EXCERPTED TEXT
+++
# New TT Owner



## scmuk (11 mo ago)

Hi Everyone,

Just bought my first Audi yesterday and is going to be delivered on Thursday.

It is a 2014 2.0 TFSI Black Edition Quatro Coupe in Orange









I am very much looking forward to driving it at the weekend, and will post more pics as soon as we have some nice weather.


----------



## Hoggy (May 8, 2002)

Hi scmuk, Welcome to the TTF.
Hoggy.


----------



## YELLOW_TT (Feb 25, 2004)

Welcome 😁


----------



## Molinos (May 19, 2021)

Hi scmuk welcome , nice Looker & bold 😎


----------



## DEVTT2005 (11 mo ago)
+++
PROVIDED MATERIAL
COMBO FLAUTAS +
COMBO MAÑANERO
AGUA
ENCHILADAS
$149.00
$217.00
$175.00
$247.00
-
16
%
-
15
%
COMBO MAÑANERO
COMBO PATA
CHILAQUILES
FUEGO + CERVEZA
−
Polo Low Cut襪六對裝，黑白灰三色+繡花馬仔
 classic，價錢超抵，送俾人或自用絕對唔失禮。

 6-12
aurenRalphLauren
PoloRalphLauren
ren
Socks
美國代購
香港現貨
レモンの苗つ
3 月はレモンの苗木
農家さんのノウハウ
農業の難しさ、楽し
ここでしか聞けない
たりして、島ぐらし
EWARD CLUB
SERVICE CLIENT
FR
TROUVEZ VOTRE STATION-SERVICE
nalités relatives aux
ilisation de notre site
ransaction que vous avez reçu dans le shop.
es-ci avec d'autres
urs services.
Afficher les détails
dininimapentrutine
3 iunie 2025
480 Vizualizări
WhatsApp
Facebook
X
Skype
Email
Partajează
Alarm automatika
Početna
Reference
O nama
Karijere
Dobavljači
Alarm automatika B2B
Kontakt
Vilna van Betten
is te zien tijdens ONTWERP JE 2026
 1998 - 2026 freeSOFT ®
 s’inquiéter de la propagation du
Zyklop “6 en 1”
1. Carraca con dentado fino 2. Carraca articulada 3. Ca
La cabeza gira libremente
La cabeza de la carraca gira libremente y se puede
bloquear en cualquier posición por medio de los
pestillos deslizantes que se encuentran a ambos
+++
WORK TO COMPLETE
(A) Copy everything in the entries from the very first line down to the line containing "classic，價錢超抵，送俾人或自用絕對唔失禮。", keeping both ends.
(B) Continue the forum thread about the new TT owner from where it stops.

EXERCISE RESULTS
(A)
COMBO FLAUTAS +
COMBO MAÑANERO
AGUA
ENCHILADAS
$149.00
$217.00
$175.00
$247.00
-
16
%
-
15
%
COMBO MAÑANERO
COMBO PATA
CHILAQUILES
FUEGO + CERVEZA
−
Polo Low Cut襪六對裝，黑白灰三色+繡花馬仔
 classic，價錢超抵，送俾人或自用絕對唔失禮。

(B)
Welcome to the TT forum nice colour 👍


----------



## billmil (Jan 27, 2021)

Wow   that will turn a few heads


----------



## BlackTipReefShark (Jun 1, 2016)

quattro, petrol, BE, ticking all the boxes, hope its a DSG, then almost perfect spec


----------



## Big Farma (9 mo ago)

scmuk said:


> Hi Everyone,
> 
> Just bought my first Audi yesterday and is going to be delivered on Thursday.
> 
> ...


Looks awesome !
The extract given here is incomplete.